→ What is required
The answer must consist of each line below that contains the string "periodic".

→ Entries shown
-=-=-=-=-
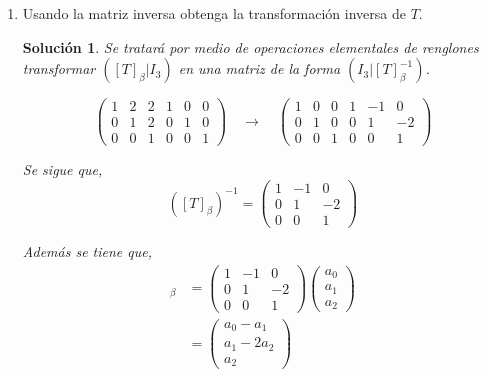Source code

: \documentclass[letterpaper]{article}
\newtheorem*{sol}{Solución}
\begin{document}
\begin{enumerate}
\begin{enumerate}[label=(\alph*)]
    \item Usando la matriz inversa obtenga la transformación inversa de $T$.
    \begin{sol}
    Se tratará por medio de operaciones elementales de renglones transformar $([T]_\beta | I_3)$ en una
    matriz de la forma $(I_3 | [T]_\beta^{-1})$.

    \[
        \left(
        \begin{array}{ccc|ccc}
            1 & 2 & 2 & 1 & 0 & 0 \\
            0 & 1 & 2 & 0 & 1 & 0 \\
            0 & 0 & 1 & 0 & 0 & 1
        \end{array}
        \right)
        \quad\longrightarrow\quad
        \left(
        \begin{array}{ccc|ccc}
            1 & 0 & 0 & 1 & -1 & 0 \\
            0 & 1 & 0 & 0 & 1 & -2 \\
            0 & 0 & 1 & 0 & 0 & 1
        \end{array}
        \right)
    \]

    Se sigue que,
    \[
        ([T]_\beta)^{-1} =
        \begin{pmatrix}
            1 & -1 & 0\\ 
            0 & 1 & -2\\ 
            0 & 0 & 1
        \end{pmatrix}
    \]

    Además se tiene que,
    \begin{align*}
        [T^{-1}(a_0 + a_1x + a_2 x^2)]_\beta
            &= \begin{pmatrix}
                    1 & -1 & 0\\ 
                    0 & 1 & -2\\ 
                    0 & 0 & 1
                \end{pmatrix}
                \begin{pmatrix}
                    a_0\\ 
                    a_1\\
                    a_2
                \end{pmatrix}\\
            &= \begin{pmatrix}
                    a_0 - a_1\\
                    a_1 - 2a_2\\
                    a_2
                \end{pmatrix}
    \end{align*}


\end{sol}
\end{enumerate}
\end{enumerate}
\end{document}
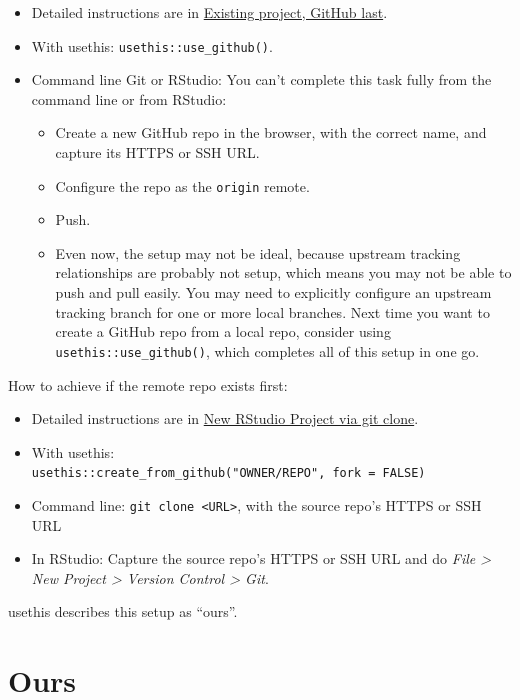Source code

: \documentclass[
]{book}
\providecommand{\tightlist}{%
  \setlength{\itemsep}{0pt}\setlength{\parskip}{0pt}}
\begin{document}
\begin{itemize}
\tightlist
\item
  Detailed instructions are in
  \hyperref[existing-github-last]{Existing project, GitHub last}.
\item
  With usethis: \texttt{usethis::use\_github()}.
\item
  Command line Git or RStudio: You can't complete this task fully from the
  command line or from RStudio:

  \begin{itemize}
  \tightlist
  \item
    Create a new GitHub repo in the browser, with the correct name,
    and capture its HTTPS or SSH URL.
  \item
    Configure the repo as the \texttt{origin} remote.
  \item
    Push.
  \item
    Even now, the setup may not be ideal, because upstream tracking
    relationships are probably not setup, which means you may not be able to
    push and pull easily. You may need to explicitly configure an upstream
    tracking branch for one or more local branches. Next time you want to
    create a GitHub repo from a local repo, consider using
    \texttt{usethis::use\_github()}, which completes all of this setup in one go.
  \end{itemize}
\end{itemize}

How to achieve if the remote repo exists first:

\begin{itemize}
\tightlist
\item
  Detailed instructions are in
  \hyperref[git-clone-usethis-rstudio]{New RStudio Project via git clone}.
\item
  With usethis: \texttt{usethis::create\_from\_github("OWNER/REPO",\ fork\ =\ FALSE)}
\item
  Command line: \texttt{git\ clone\ \textless{}URL\textgreater{}}, with the source repo's HTTPS or SSH URL
\item
  In RStudio: Capture the source repo's HTTPS or SSH URL and do
  \emph{File \textgreater{} New Project \textgreater{} Version Control \textgreater{} Git}.
\end{itemize}

usethis describes this setup as ``ours''.

\section{Ours}\label{ours-them}
\end{document}
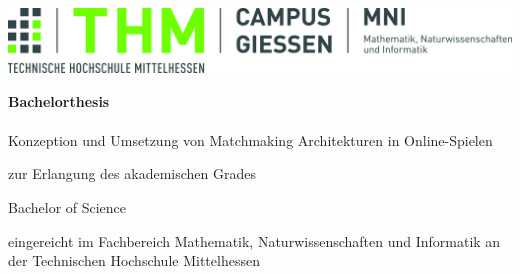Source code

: 
\begin{titlepage}

\begin{center}
\includegraphics[width=1\textwidth]{images/Logo_THM_MNI.jpg}
\par\end{center}


\noindent \begin{center}
\vspace{1cm}

\par\end{center}

\noindent \begin{center}
\textsf{\textbf{\huge Bachelorthesis}}\textsf{}\\
\textsf{}\\
\textsf{\Large Konzeption und Umsetzung von Matchmaking Architekturen in Online-Spielen}
\par\end{center}{\Large \par}

\vspace{1cm}


\begin{center}
zur Erlangung des akademischen Grades
\par\end{center}

\begin{center}
{\textsf{\large Bachelor of Science}}
\par\end{center}{\large \par}

\begin{center}
eingereicht im Fachbereich Mathematik, Naturwissenschaften und Informatik an der Technischen Hochschule Mittelhessen{\large \vspace{1cm}
}
\par\end{center}{\large \par}


\end{titlepage}
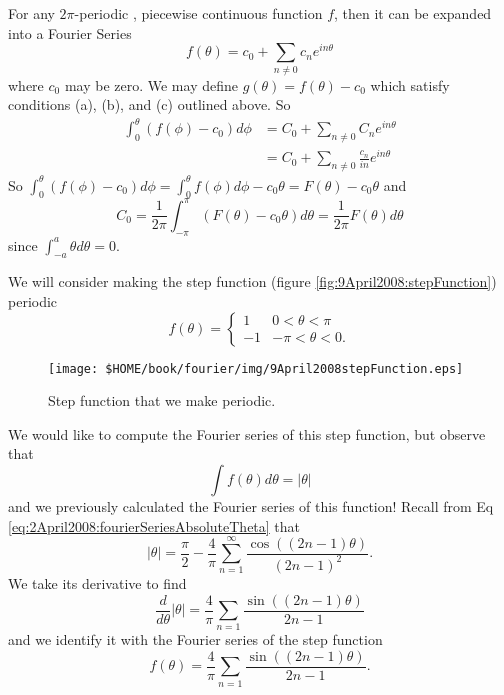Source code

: For any $2\pi$-periodic , piecewise continuous function $f$,
then it can be expanded into a Fourier Series
\begin{equation}
f(\theta) = c_0 + \sum_{n\neq0}c_{n}e^{in\theta}
\end{equation}
where $c_0$ may be zero. We may define
$g(\theta)=f(\theta)-c_0$ which satisfy conditions (a), (b),
and (c) outlined above. So
\begin{subequations}
\begin{align}
\int^{\theta}_{0}(f(\phi)-c_{0})d\phi &= C_{0} +
\sum_{n\neq0}C_{n}e^{in\theta}\\
&= C_{0}+\sum_{n\neq0}\frac{c_{n}}{in}e^{in\theta}
\end{align}
\end{subequations}
So $\int^{\theta}_{0}(f(\phi)-c_0)d\phi =
\int^{\theta}_{0}f(\phi)d\phi - c_0\theta =
F(\theta)-c_0\theta$ and
\begin{equation}
C_{0} =
\frac{1}{2\pi}\int^{\pi}_{-\pi}(F(\theta)-c_{0}\theta)d\theta
= \frac{1}{2\pi}F(\theta)d\theta
\end{equation}
since $\int^{a}_{-a}\theta d\theta=0$. 
\begin{ex}
We will consider making the step function (figure \eqref{fig:9April2008:stepFunction}) periodic
\begin{equation}
f(\theta)=\begin{cases}1 & 0<\theta<\pi\\
-1 & -\pi<\theta<0.
\end{cases}
\end{equation}
\begin{figure}[!Ht]
  \begin{center}
    \texttt{[image: \$HOME/book/fourier/img/9April2008stepFunction.eps]}
  \end{center} 
  \caption[Step Function]{Step function that we make
    periodic.}
  \label{fig:9April2008:stepFunction}
\end{figure}
We would like to compute the Fourier series of this step
function, but observe that
\begin{equation}
\int f(\theta)d\theta = |\theta|
\end{equation}
and we previously calculated the Fourier series of this
function! Recall from Eq
\eqref{eq:2April2008:fourierSeriesAbsoluteTheta} that
\begin{equation}
|\theta| = \frac{\pi}{2} - \frac{4}{\pi}\sum^{\infty}_{n=1}\frac{\cos((2n-1)\theta)}{(2n-1)^2}.
\end{equation}
We take its derivative to find
\begin{equation}
\frac{d}{d\theta}|\theta| = \frac{4}{\pi}\sum_{n=1}\frac{\sin((2n-1)\theta)}{2n-1}
\end{equation}
and we identify it with the Fourier series of the step
function
\begin{equation}
f(\theta) = \frac{4}{\pi}\sum_{n=1}\frac{\sin((2n-1)\theta)}{2n-1}.
\end{equation}
\end{ex}

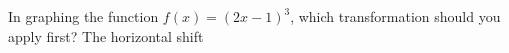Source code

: {In graphing the function $f(x)=(2x-1)^3$, which transformation should you apply first?}
{The horizontal shift}
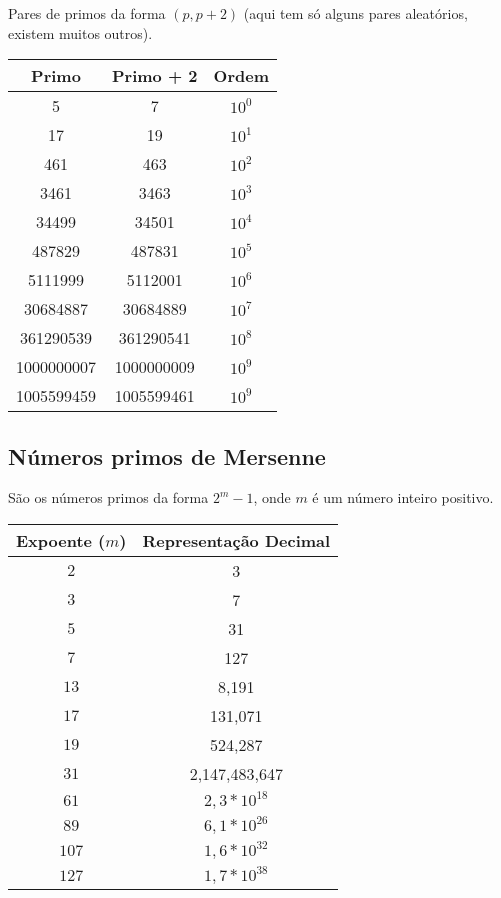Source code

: \documentclass[10pt, a4paper, oneside]{book}
\begin{document}
Pares de primos da forma $(p, p + 2)$ (aqui tem só alguns pares aleatórios, existem muitos outros).

\begin{table}[h]
  \centering
  \begin{tabular}{|c|c|c|}
    \hline
    \textbf{Primo} & \textbf{Primo + 2} & \textbf{Ordem} \\
    \hline
    5 & 7 & $10^0$ \\
    \hline
    17 & 19 & $10^1$ \\
    \hline
    461 & 463 & $10^2$ \\
    \hline
    3461 & 3463 & $10^3$ \\
    \hline
    34499 & 34501 & $10^4$ \\
    \hline
    487829 & 487831 & $10^5$ \\
    \hline
    5111999 & 5112001 & $10^6$ \\
    \hline
    30684887 & 30684889 & $10^7$ \\
    \hline
    361290539 & 361290541 & $10^8$ \\
    \hline
    1000000007 & 1000000009 & $10^9$ \\
    \hline
    1005599459 & 1005599461 & $10^9$ \\
    \hline
  \end{tabular}
\end{table}


\subsection{Números primos de Mersenne}

São os números primos da forma $2^m - 1$, onde $m$ é um número inteiro positivo.

\begin{table}[h]
  \centering
  \begin{tabular}{|c|c|}
    \hline
    \textbf{Expoente ($m$)} & \textbf{Representação Decimal} \\
    \hline
    \(2\) & 3 \\
    \hline
    \(3\) & 7 \\
    \hline
    \(5\) & 31 \\
    \hline
    \(7\) & 127 \\
    \hline
    \(13\) & 8,191 \\
    \hline
    \(17\) & 131,071 \\
    \hline
    \(19\) & 524,287 \\
    \hline
    \(31\) & 2,147,483,647 \\
    \hline
    \(61\) & $2,3 * 10^{18}$ \\
    \hline
    \(89\) & $6,1 * 10^{26}$ \\
    \hline
    \(107\) & $1,6 * 10^{32}$ \\
    \hline
    \(127\) & $1,7 * 10^{38}$ \\
    \hline
  \end{tabular}
\end{table}
\end{document}
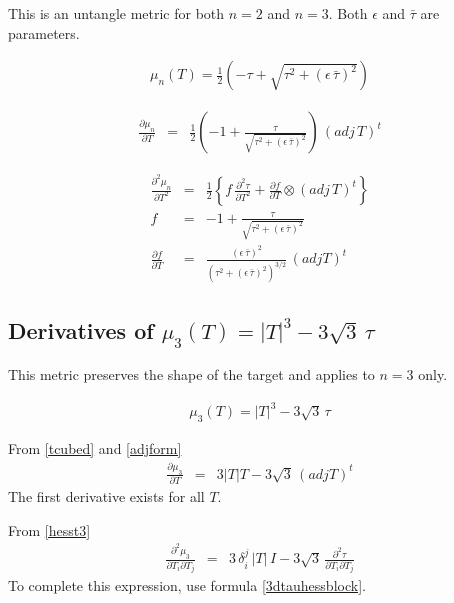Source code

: \documentclass{report}
\begin{document}
\noindent This is an untangle metric for both $n=2$ and $n=3$. Both 
$\epsilon$ and $\bar{\tau}$ are parameters. \newline

\begin{eqnarray} 
\mu_n(T) = \frac{1}{2} \left( - \tau + \sqrt{\tau^2 + \left(\epsilon \, \bar{\tau} \right)^2} \right)
\end{eqnarray}

\begin{eqnarray}
\frac{\partial \mu_n}{\partial T} & = & \frac{1}{2} \left( -1 + \frac{\tau}{\sqrt{\tau^2 + \left(\epsilon \, \bar{\tau} \right)^2}} \right) \, (adj \, T)^t 
\end{eqnarray}

\begin{eqnarray}
\frac{\partial^2 \mu_n}{\partial T^2} & = & \frac{1}{2} \left\{ f \, \frac{\partial^2 \tau}{\partial T^2} + \frac{\partial f}{\partial T} \otimes (adj \, T)^t \right\} \\
f & = & -1 +  \frac{\tau}{\sqrt{\tau^2 + \left(\epsilon \, \bar{\tau} \right)^2}} \\
\frac{\partial f}{\partial T} & = & \frac{(\epsilon \, \bar{\tau})^2}{\left(\tau^2 + \left(\epsilon \, \bar{\tau} \right)^2 \right)^{3/2}} \, (adj T)^t
\end{eqnarray}


\subsection{Derivatives of $\mu_3(T) = |T|^3 - 3 \sqrt{3} \, \tau$}

\noindent This metric preserves the shape of the target and applies 
to $n=3$ only. \newline

\begin{eqnarray}
\mu_3 (T) = |T|^3 - 3 \sqrt{3} \, \tau
\end{eqnarray}

\noindent From \ref{tcubed} and \ref{adjform}
\begin{eqnarray}
\frac{\partial \mu_3}{\partial T} & = & 3 |T| T - 3 \sqrt{3} \, (adj T)^t
\end{eqnarray}
The first derivative exists for all $T$. \newline

\noindent From \ref{hesst3}
\begin{eqnarray}
\frac{\partial^2 \mu_3}{\partial T_i \partial T_j} & = & 3 \, \delta_i^j \, |T| \, I - 3 \sqrt{3} \, \frac{\partial^2 \tau}{\partial T_i \partial T_j}
\end{eqnarray}
To complete this expression, use formula \ref{3dtauhessblock}. \newline
\end{document}
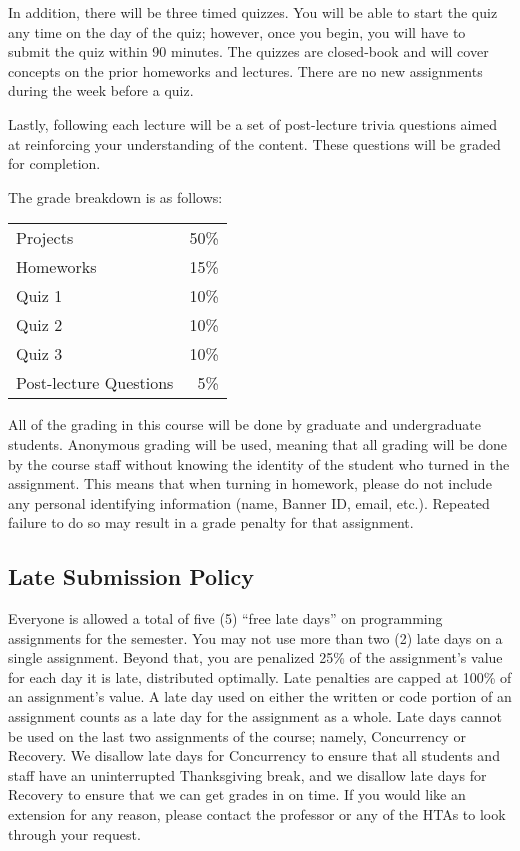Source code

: \documentclass{article}
\begin{document}
In addition, there will be three timed quizzes. You will be able to start the quiz any time on the day of the quiz; however, once you begin, you will have to submit the quiz within 90 minutes. The quizzes are closed-book and will cover concepts on the prior homeworks and lectures. There are no new assignments during the week before a quiz.

Lastly, following each lecture will be a set of post-lecture trivia questions aimed at reinforcing your understanding of the content. These questions will be graded for completion.

The grade breakdown is as follows:
\begin{center}
    \begin{tabular}{ | l | r | }
    \hline
    Projects & 50\% \\
    Homeworks & 15\% \\
    Quiz 1 & 10\% \\
    Quiz 2 & 10\% \\
    Quiz 3 & 10\% \\
    Post-lecture Questions & 5\% \\
    \hline
    \end{tabular}
\end{center}

All of the grading in this course will be done by graduate and undergraduate students. Anonymous grading will be used, meaning that all grading will be done by the course staff without knowing the identity of the student who turned in the assignment. This means that when turning in homework, please do not include any personal identifying information (name, Banner ID, email, etc.). Repeated failure to do so may result in a grade penalty for that assignment.

\subsection{Late Submission Policy}
Everyone is allowed a total of five (5) ``free late days'' on programming assignments for the semester. You may not use more than two (2) late days on a single assignment. Beyond that, you are penalized 25\% of the assignment’s value for each day it is late, distributed optimally. Late penalties are capped at 100\% of an assignment’s value. A late day used on either the written or code portion of an assignment counts as a late day for the assignment as a whole. Late days cannot be used on the last two assignments of the course; namely, Concurrency or Recovery. We disallow late days for Concurrency to ensure that all students and staff have an uninterrupted Thanksgiving break, and we disallow late days for Recovery to ensure that we can get grades in on time. If you would like an extension for any reason, please contact the professor or any of the HTAs to look through your request.
\end{document}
-=-=-=-=-
→ Solved problem
: For any $2\pi$-periodic , piecewise continuous function $f$,
We will consider making the step function (figure \eqref{fig:9April2008:stepFunction}) periodic
    periodic.}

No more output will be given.